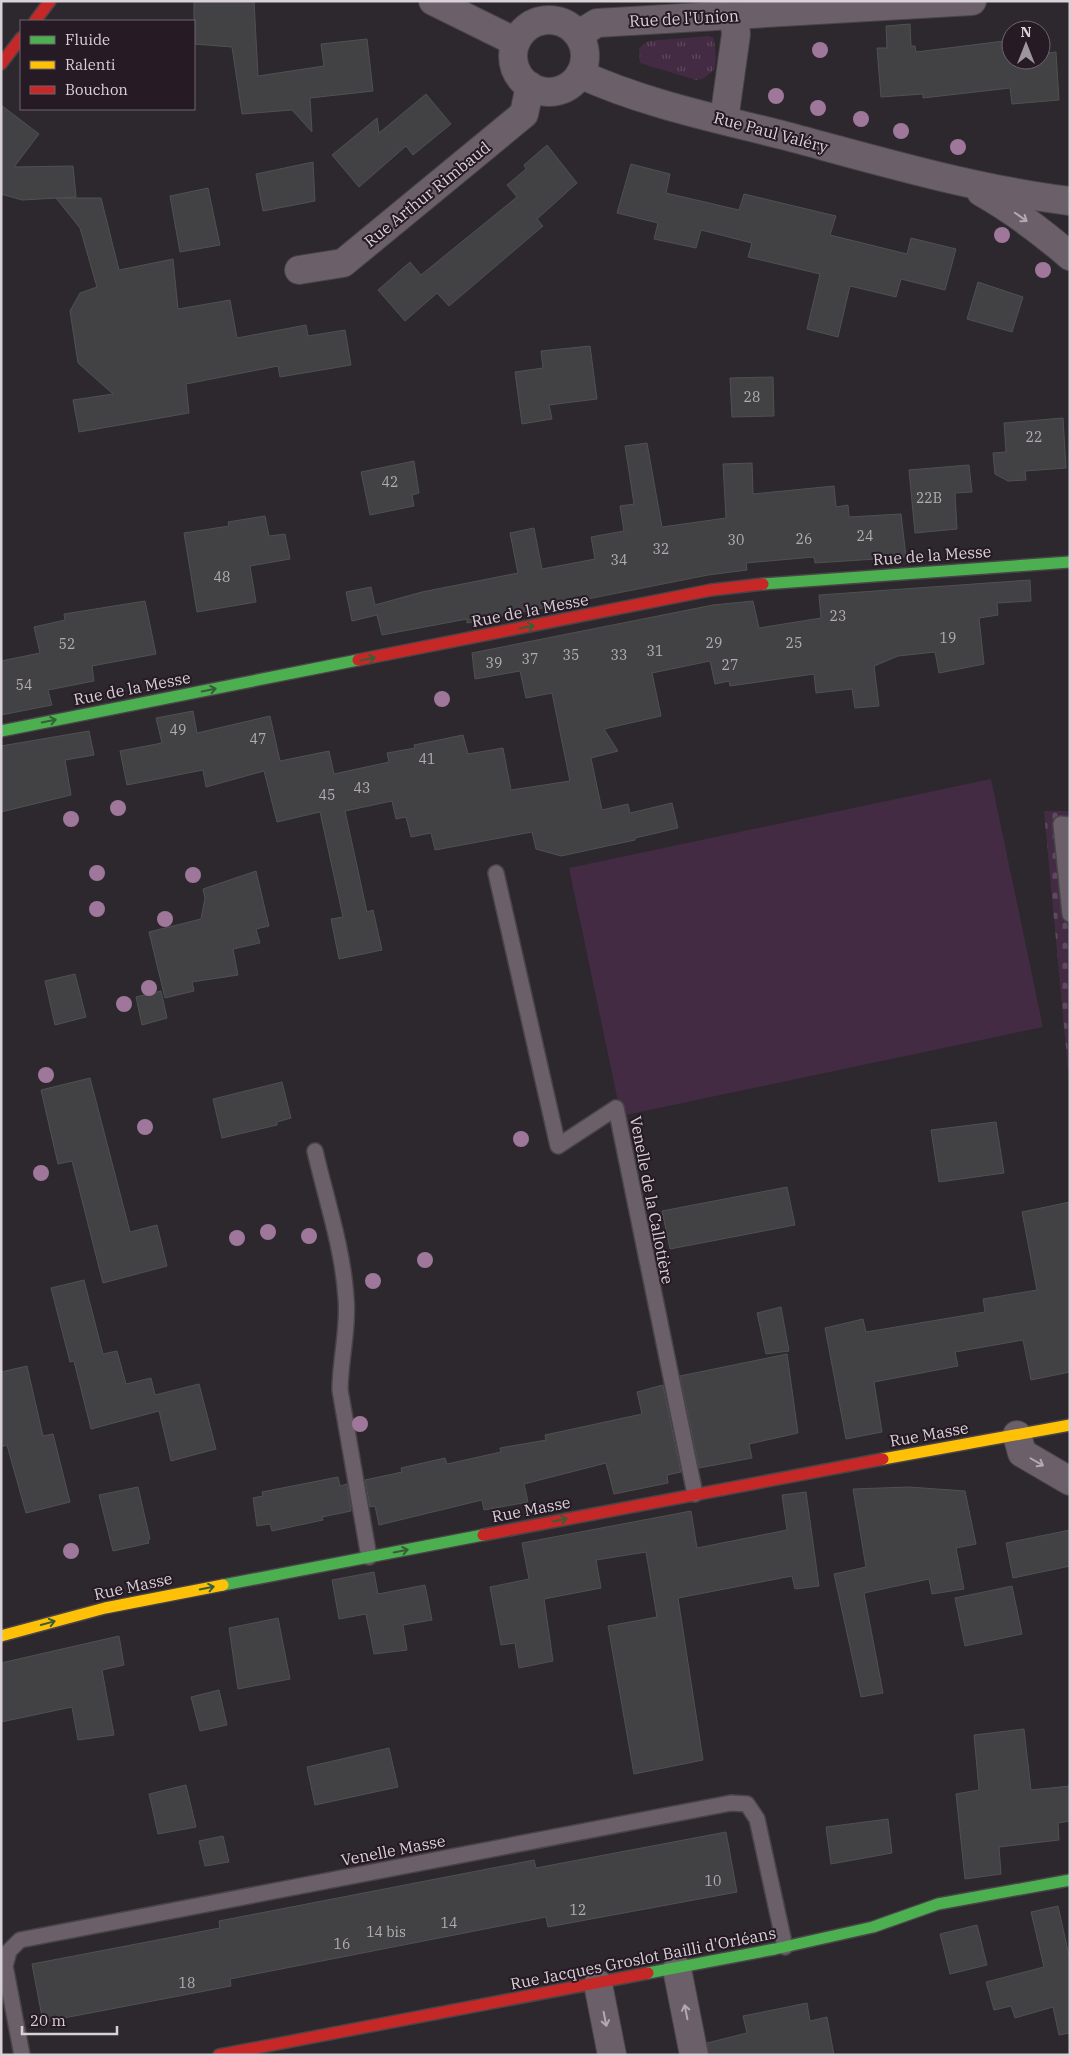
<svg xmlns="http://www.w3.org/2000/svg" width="1071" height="2056" viewBox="0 0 1071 2056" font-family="'IBM Plex Serif',serif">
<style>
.grass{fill:url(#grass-tufts)}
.cemetery{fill:url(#cemetery-stones)}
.green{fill:#432b43}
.building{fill:#424244;stroke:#4f5151}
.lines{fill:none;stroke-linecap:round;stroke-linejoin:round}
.lane-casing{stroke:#484448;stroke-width:18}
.street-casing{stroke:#484448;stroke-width:30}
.fast-casing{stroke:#484448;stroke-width:14}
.slow-casing{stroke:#484448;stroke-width:14}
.jam-casing{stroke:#484448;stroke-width:14}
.lane{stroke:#6b606a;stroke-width:15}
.street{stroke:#6b606a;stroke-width:28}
.fast{stroke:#4caf50;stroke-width:11}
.slow{stroke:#ffc107;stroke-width:11}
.jam{stroke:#c62828;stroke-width:11}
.tree{fill:#9e779b}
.oneway{stroke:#b2a9b2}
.oneway2{stroke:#375e38}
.labels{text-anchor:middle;stroke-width:4;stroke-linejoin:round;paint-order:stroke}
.number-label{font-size:14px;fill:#b3adb3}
.street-label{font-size:16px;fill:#d9d1d8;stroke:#261b25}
</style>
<defs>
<pattern id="grass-tufts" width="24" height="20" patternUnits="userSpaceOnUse" patternTransform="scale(1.25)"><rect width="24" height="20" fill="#432b43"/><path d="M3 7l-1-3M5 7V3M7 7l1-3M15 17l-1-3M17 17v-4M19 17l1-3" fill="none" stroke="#5e495d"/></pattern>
<pattern id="cemetery-stones" width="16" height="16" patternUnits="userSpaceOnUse" patternTransform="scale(1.25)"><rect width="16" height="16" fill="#432b43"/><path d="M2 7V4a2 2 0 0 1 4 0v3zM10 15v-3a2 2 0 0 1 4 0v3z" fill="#5e495d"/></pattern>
</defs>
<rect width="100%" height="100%" fill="#2d282d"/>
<polygon class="grass" points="709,36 714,38 716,60 714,70 703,79 696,80 640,63 639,48 648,41"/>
<polygon class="cemetery" points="1044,811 1070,811 1070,1091"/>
<polygon class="green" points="991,779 1043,1027 621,1116 569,868"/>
<g class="building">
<polygon points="194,1 254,1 258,76 324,66 321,44 367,39 373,91 310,98 312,132 292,110 242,114 232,47 194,44"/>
<polygon points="910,24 911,46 915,46 916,52 1004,41 1006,58 1011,57 1011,60 1041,60 1041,54 1056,52 1059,100 1012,104 1010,88 923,98 923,94 881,97 877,48 887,48 886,26"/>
<polygon points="426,94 451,124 413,155 406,146 359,187 332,155 377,118 379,133"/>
<polygon points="1,105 39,134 14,167 73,166 76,197 22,200 1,194"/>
<polygon points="547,145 577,183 537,219 543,226 449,306 437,293 405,321 378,290 410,262 421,275 517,197 507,185 526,169 524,165"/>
<polygon points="313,162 315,201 263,211 256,174"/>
<polygon points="631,164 670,174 666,193 739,210 744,194 836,216 830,235 907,254 911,238 956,249 945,290 901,279 896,297 850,286 838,337 807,329 820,274 748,257 752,243 701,230 696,248 654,239 658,223 617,213"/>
<polygon points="208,188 220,245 180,252 170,196"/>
<polygon points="56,198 101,198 119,270 173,259 178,309 230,300 237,338 306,325 308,336 345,330 351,365 280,377 278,366 186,384 189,413 79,432 73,400 113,394 78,363 70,311 80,293 97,287 80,228"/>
<polygon points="978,282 1023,297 1012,332 967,319"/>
<polygon points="590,346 597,399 549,405 552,419 522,424 515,372 543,368 541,351"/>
<polygon points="773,377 774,416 732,417 730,378"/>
<polygon points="1063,418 1066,468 1025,471 1026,480 1008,481 995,474 993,453 1006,452 1004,423"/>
<polygon points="647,443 662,527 726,518 723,464 752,463 753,494 834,486 836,507 848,505 849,517 901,514 906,557 815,563 814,557 746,563 747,570 708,575 467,623 467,619 382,635 377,615 352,621 346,592 371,587 375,605 422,592 518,573 510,533 534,528 542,569 595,559 591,537 624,531 620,506 634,504 625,446"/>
<polygon points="414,461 419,493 412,495 414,506 370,515 361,472"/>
<polygon points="969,465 972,492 955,493 957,529 915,533 909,470"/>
<polygon points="265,516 269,536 285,534 290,559 250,566 256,602 197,612 184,533 229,526 228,522"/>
<polygon points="1030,580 1031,601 997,603 998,615 979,618 984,664 939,673 935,652 898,656 874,666 879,706 855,708 852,689 816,693 814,674 730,686 729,681 715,684 710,661 652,673 661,716 604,729 618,751 591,758 602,810 628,804 630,813 672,803 678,828 635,838 635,840 561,856 536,849 532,832 435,850 431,833 411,837 406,817 396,819 392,801 345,811 367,912 373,910 382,950 339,959 331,919 343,917 320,812 277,822 264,771 206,787 203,770 127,785 120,751 162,743 156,718 193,711 197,733 270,716 280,761 329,751 334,774 389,762 387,753 415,748 414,745 463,735 468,754 503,748 511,790 570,781 552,693 526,698 520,671 475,679 472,653 713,605 753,601 759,628 821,618 819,595"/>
<polygon points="145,601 156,654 92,666 94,681 48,690 52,705 1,715 1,661 40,653 34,627 65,620 64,614"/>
<polygon points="89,731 94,755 65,760 71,795 1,812 1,746"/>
<polygon points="256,871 269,926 256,929 260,943 233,949 238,975 192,982 194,991 165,998 149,932 201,919 205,898 203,889"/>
<polygon points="75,974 86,1017 55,1025 45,981"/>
<polygon points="161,991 167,1018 142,1025 136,997"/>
<polygon points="90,1078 130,1232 157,1225 167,1266 103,1283 72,1161 58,1164 41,1090"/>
<polygon points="282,1082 291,1118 277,1122 277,1125 222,1138 213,1099"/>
<polygon points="996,1122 1004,1173 939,1182 931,1130"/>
<polygon points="787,1187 795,1225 670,1249 662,1211"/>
<polygon points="1070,1202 1070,1372 1031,1380 1023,1340 955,1352 958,1366 874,1382 882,1432 846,1439 825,1328 863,1319 866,1332 985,1312 983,1299 1037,1290 1022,1212"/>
<polygon points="84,1280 103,1354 117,1351 126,1384 151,1378 155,1395 199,1384 216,1449 171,1461 159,1411 91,1429 74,1361 70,1362 51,1288"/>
<polygon points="781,1307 789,1351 766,1354 757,1313"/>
<polygon points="787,1354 798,1433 749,1444 752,1458 699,1468 680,1376"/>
<polygon points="27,1366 43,1436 53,1434 70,1502 26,1513 7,1445 1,1447 1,1372"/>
<polygon points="663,1385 681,1472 667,1475 668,1483 614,1494 606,1463 524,1484 528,1502 484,1510 482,1500 379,1525 375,1506 370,1507 365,1480 402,1472 401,1468 445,1458 447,1464 501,1452 500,1448 546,1440 545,1435 642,1414 637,1392"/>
<polygon points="338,1477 340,1486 347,1484 351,1511 322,1517 323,1520 272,1531 270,1524 257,1526 253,1498 263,1496 262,1492"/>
<polygon points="138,1487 150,1539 148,1540 149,1543 113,1551 99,1495"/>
<polygon points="909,1487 965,1491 976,1544 956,1548 964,1589 932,1594 929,1579 864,1593 883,1693 861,1697 834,1574 866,1567 853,1489"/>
<polygon points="806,1492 819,1586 795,1589 792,1576 678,1598 703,1760 634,1774 608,1626 657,1617 646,1552 596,1560 601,1588 544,1599 553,1661 519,1668 515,1643 501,1645 490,1587 529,1579 522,1543 691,1511 697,1548 787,1530 782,1495"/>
<polygon points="1070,1530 1070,1566 1013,1578 1006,1543"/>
<polygon points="374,1572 378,1594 425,1585 432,1620 403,1625 407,1650 374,1654 366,1614 339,1619 332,1580"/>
<polygon points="1012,1586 1022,1634 965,1646 955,1598"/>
<polygon points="278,1618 290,1679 238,1689 229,1628"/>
<polygon points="119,1636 124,1665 102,1670 114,1735 78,1740 72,1707 1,1722 1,1663"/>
<polygon points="219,1690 227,1725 200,1731 191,1697"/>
<polygon points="1024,1729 1031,1790 1070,1786 1070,1821 1058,1823 1059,1840 999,1847 1001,1874 965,1879 956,1794 979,1790 974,1735"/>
<polygon points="389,1748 398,1787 315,1805 307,1767"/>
<polygon points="186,1785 196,1827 158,1834 149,1794"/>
<polygon points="888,1819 892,1853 831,1864 826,1827"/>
<polygon points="726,1832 737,1892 548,1927 546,1917 230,1979 231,1986 43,2022 32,1964 220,1928 219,1921 534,1860 536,1868"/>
<polygon points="223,1836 229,1862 205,1866 199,1841"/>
<polygon points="1058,1906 1070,1960 1070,2033 1059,2035 1053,2007 1015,2018 1011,2006 994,2010 986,1982 1044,1967 1031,1912"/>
<polygon points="977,1925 987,1965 950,1974 940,1934"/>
<polygon points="807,2003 810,2021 827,2017 834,2055 709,2055 707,2043 747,2033 743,2016"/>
</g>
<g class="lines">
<g class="lane-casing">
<g id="lane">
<polyline points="1070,825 1061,824 1070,914"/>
<polyline points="496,873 558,1146 616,1108 695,1494"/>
<path d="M 315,1151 C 326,1199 343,1249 346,1298 C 349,1329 340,1359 340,1390 L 369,1557"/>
<polyline points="22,2055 5,1966 9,1951 20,1940 731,1803 747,1804 757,1819 785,1947"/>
</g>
</g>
<g class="street-casing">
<g id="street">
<polyline points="433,1 516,42"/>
<circle cx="549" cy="56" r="36"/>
<polyline points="579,34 597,23 972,1"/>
<path d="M 580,74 C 642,103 719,119 786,136 C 880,161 973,189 1070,201"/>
<polyline points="724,120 736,34 734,16"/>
<path d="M 981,192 C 1013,210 1042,232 1070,256"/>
<polyline points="299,270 343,263 524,114 530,86"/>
<polyline points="1017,1435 1022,1453 1070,1481"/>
<polyline points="677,1969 694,2055"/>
<polyline points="598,1984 612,2055"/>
</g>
</g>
<g class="fast-casing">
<g id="fast">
<polyline points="763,584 1070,562"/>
<polyline points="1,731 358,660"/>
<polyline points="223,1585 483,1535"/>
<polyline points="648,1973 775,1949 873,1927 938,1904 1070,1880"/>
</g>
</g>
<g class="slow-casing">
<g id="slow">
<polyline points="883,1459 1070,1425"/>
<polyline points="1,1636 105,1608 223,1585"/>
</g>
</g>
<g class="jam-casing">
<g id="jam">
<polyline points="35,21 50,1"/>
<polyline points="1,64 21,38"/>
<polyline points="358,660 711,590 763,584"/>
<polyline points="483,1535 883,1459"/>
<polyline points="219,2055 648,1973"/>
</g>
</g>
<use href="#lane" class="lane"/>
<use href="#street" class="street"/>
<use href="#fast" class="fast"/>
<use href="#slow" class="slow"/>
<use href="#jam" class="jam"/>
</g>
<g class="tree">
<circle cx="820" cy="50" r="8"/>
<circle cx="776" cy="96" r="8"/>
<circle cx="818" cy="108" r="8"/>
<circle cx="861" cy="119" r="8"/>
<circle cx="901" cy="131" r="8"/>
<circle cx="958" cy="147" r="8"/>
<circle cx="1002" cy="235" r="8"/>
<circle cx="1043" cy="270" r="8"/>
<circle cx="442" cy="699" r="8"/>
<circle cx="118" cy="808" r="8"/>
<circle cx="71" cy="819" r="8"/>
<circle cx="97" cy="873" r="8"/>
<circle cx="193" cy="875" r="8"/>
<circle cx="97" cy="909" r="8"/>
<circle cx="165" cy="919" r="8"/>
<circle cx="149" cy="988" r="8"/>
<circle cx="124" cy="1004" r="8"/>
<circle cx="46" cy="1075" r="8"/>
<circle cx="145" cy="1127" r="8"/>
<circle cx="521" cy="1139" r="8"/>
<circle cx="41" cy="1173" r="8"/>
<circle cx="268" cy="1232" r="8"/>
<circle cx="309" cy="1236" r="8"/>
<circle cx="237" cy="1238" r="8"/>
<circle cx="425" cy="1260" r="8"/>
<circle cx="373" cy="1281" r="8"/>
<circle cx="360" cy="1424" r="8"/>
<circle cx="71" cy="1551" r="8"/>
</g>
<defs><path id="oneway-shaft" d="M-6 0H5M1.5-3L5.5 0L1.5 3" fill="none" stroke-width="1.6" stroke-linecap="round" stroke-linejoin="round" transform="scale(1.25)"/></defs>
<g class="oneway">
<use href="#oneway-shaft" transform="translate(1021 217) rotate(35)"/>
<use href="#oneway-shaft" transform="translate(1037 1462) rotate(30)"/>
<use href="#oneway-shaft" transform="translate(686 2012) rotate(-101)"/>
<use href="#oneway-shaft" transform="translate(605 2019) rotate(79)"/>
</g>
<g class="oneway2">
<use href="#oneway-shaft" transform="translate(527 627) rotate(-12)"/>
<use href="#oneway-shaft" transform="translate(368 659) rotate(-11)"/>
<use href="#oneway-shaft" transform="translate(209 690) rotate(-11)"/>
<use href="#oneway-shaft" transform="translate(49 721) rotate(-11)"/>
<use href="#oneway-shaft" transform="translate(560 1520) rotate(-11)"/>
<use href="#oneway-shaft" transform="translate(401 1551) rotate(-11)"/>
<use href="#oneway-shaft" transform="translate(207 1588) rotate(-11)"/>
<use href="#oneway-shaft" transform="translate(48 1623) rotate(-15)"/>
</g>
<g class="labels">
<g class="number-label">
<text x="752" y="402">28</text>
<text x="1034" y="442">22</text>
<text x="390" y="487">42</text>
<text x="929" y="503">22B</text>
<text x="865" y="541">24</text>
<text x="804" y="544">26</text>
<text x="736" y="545">30</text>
<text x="661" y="554">32</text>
<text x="619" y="565">34</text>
<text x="222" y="582">48</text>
<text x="838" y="621">23</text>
<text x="948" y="643">19</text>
<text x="714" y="648">29</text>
<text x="794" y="648">25</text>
<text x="67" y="649">52</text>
<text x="655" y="656">31</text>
<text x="571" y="660">35</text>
<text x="619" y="660">33</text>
<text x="530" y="664">37</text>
<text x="494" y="668">39</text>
<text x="730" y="670">27</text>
<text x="24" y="690">54</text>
<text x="178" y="735">49</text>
<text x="258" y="744">47</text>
<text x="427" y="764">41</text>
<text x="362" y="793">43</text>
<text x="327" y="800">45</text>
<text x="713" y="1886">10</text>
<text x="578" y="1915">12</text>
<text x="449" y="1928">14</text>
<text x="386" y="1937">14 bis</text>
<text x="342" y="1949">16</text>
<text x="187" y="1988">18</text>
</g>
<g class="street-label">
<text transform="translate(684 18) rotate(-3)" y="6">Rue de l'Union</text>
<text transform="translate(771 132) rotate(15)" y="6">Rue Paul Valéry</text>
<text transform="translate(427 194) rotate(-39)" y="6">Rue Arthur Rimbaud</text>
<text transform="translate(932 555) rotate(-4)" y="6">Rue de la Messe</text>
<text transform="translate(530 610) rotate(-11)" y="6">Rue de la Messe</text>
<text transform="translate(132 688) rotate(-11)" y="6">Rue de la Messe</text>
<text transform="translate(652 1200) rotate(79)" y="6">Venelle de la Callotière</text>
<text transform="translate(929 1434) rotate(-10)" y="6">Rue Masse</text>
<text transform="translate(531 1509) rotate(-11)" y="6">Rue Masse</text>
<text transform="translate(133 1586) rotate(-12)" y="6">Rue Masse</text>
<text transform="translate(393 1850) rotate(-11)" y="6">Venelle Masse</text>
<text transform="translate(643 1958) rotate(-11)" y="6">Rue Jacques Groslot Bailli d'Orléans</text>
</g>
</g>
<rect width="1071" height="2056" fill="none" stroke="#d9d1d8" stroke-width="5"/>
<rect x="20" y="20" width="175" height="90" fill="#261b25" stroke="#6e646d"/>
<rect x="30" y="36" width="25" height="8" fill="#4caf50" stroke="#6e646d"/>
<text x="65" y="45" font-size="15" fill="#d9d1d8">Fluide</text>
<rect x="30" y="61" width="25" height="8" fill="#ffc107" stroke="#6e646d"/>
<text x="65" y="70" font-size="15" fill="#d9d1d8">Ralenti</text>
<rect x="30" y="86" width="25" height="8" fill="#c62828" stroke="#6e646d"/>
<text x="65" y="95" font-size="15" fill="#d9d1d8">Bouchon</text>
<g transform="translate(1026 45)"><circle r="24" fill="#261b25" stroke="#6e646d"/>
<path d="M0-4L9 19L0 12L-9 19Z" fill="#9d969c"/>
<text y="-8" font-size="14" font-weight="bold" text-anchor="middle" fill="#d9d1d8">N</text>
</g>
<path d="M22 2026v8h95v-8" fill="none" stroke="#d9d1d8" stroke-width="2.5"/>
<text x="30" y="2026" font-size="15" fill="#d9d1d8" stroke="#261b25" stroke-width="4" paint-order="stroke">20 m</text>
</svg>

• • • • • • •

**WHAT THE TASK ASKS:**
Gather up every line in the data above that contains the word "anchor", copying each one.

**SOLUTION TO THE EXERCISE:**
.labels{text-anchor:middle;stroke-width:4;stroke-linejoin:round;paint-order:stroke}
<text y="-8" font-size="14" font-weight="bold" text-anchor="middle" fill="#d9d1d8">N</text>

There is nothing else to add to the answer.